It’s a moment that comes several times in various ways over the course of a life. It’s that first crisis after you leave home, and the first time you realize what it means to work without a net.
It’s that first time your child asks a question you’re not prepared for, and suddenly you intimately understand your parents who knew everything had no idea what they were doing raising you. Just like you, they were making it up as they went along and hoping for the best.
It’s that moment your aging father gives you a look and you suddenly see the giant who would move heaven and earth to keep you safe isn’t strong enough now to lift a grandchild.
We can’t help but feel such a way in light of the news that Norman Hunt passed away last week. The original N.C. Hunt sold his business and stepped back last year, but the company today is bigger and better than ever.
Hunt himself had been such a presence in the community for so long that those of us who arrived on the scene any time in the last 40 years could be forgiven for thinking it was always so and it always would be.
Hunt’s departure follows Sigrid Sproul’s, who left us Aug. 22. Like N.C. Hunt Lumber, Sproul’s real estate business was a fixture in the Midcoast for decades. People who never met her know of her and they almost certainly know someone who knew her well.
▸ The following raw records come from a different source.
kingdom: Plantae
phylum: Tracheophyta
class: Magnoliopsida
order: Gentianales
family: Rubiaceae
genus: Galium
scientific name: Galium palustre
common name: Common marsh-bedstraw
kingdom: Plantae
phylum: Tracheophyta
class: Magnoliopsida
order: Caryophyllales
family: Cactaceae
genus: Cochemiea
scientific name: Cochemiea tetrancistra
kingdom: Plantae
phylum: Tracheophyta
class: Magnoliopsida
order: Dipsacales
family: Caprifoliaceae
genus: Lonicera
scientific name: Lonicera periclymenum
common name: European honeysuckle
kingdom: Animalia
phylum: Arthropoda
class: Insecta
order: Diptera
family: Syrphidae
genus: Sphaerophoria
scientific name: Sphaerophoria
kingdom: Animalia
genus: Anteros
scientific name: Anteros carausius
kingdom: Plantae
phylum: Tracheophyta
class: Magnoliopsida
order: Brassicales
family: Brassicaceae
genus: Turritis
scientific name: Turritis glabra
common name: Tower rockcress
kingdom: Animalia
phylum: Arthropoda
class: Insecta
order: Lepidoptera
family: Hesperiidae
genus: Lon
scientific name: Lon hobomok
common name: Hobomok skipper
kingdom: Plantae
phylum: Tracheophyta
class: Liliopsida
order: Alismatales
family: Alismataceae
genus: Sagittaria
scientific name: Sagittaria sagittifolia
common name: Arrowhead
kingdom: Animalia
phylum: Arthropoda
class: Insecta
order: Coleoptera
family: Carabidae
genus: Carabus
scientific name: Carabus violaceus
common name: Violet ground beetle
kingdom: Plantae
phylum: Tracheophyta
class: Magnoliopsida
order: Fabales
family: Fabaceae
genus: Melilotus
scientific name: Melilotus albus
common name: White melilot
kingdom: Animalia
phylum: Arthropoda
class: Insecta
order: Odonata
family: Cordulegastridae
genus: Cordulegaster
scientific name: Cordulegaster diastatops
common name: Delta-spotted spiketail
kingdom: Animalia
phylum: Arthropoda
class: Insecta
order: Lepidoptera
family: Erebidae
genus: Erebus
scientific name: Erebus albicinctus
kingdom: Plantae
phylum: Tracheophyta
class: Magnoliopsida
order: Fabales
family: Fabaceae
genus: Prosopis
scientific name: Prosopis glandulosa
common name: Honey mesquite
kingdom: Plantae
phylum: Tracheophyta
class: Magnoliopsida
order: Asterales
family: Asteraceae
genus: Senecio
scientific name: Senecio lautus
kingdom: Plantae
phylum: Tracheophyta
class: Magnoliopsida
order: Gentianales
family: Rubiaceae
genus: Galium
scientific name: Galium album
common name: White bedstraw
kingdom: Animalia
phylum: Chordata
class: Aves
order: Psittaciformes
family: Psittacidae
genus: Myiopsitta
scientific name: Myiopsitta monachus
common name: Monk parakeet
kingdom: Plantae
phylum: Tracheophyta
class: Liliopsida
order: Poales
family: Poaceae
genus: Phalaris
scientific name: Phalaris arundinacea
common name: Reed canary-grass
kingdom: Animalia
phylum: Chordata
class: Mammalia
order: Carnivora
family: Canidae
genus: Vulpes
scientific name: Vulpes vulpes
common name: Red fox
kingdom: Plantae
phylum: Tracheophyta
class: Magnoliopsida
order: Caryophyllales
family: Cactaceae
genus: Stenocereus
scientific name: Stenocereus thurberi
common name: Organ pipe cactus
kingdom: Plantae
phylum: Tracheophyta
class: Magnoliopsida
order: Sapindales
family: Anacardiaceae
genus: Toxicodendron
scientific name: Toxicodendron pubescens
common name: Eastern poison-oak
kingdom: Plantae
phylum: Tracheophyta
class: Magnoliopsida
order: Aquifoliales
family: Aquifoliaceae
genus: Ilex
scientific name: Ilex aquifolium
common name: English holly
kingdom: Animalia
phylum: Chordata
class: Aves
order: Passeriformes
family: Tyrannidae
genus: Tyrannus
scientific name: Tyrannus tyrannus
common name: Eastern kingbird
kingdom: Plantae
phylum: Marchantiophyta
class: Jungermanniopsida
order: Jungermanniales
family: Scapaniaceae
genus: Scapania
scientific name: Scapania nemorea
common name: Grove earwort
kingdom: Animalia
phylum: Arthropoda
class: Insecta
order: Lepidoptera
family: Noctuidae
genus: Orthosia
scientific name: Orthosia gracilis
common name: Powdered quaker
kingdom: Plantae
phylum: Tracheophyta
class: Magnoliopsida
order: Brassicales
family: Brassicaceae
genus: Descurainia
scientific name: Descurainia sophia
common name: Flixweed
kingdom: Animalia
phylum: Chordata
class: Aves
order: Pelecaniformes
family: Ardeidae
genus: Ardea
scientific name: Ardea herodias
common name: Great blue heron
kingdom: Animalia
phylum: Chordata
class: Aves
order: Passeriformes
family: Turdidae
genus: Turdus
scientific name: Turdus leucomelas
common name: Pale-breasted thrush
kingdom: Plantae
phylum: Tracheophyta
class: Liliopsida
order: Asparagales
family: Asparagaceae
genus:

A no-nonsense woman who never suffered fools gladly, Sproul is fondly remembered today by the clients she served, the friends she treasured, and the generations of local brokers she mentored.
Unlike Sproul and Hunt, Gene Boothby did not have a namesake business to keep himself in the public’s mind. What the longtime Bremen resident had was a sharp mind, a subtle sense of humor, and a strong sense of devotion to his family and community.
He served on Bremen’s planning board and the board of assessment review and did two stints on the Bremen Select Board, one of them as board chair during a particularly contentious period in 1999 when the town adopted a development moratorium long enough to work out some land use issues.
If our obituary page these past few weeks has you feeling the weight of years, you’re not alone. Every week our obituary page reports a terrible loss for some family and always, to some degree, their loss is our loss, too.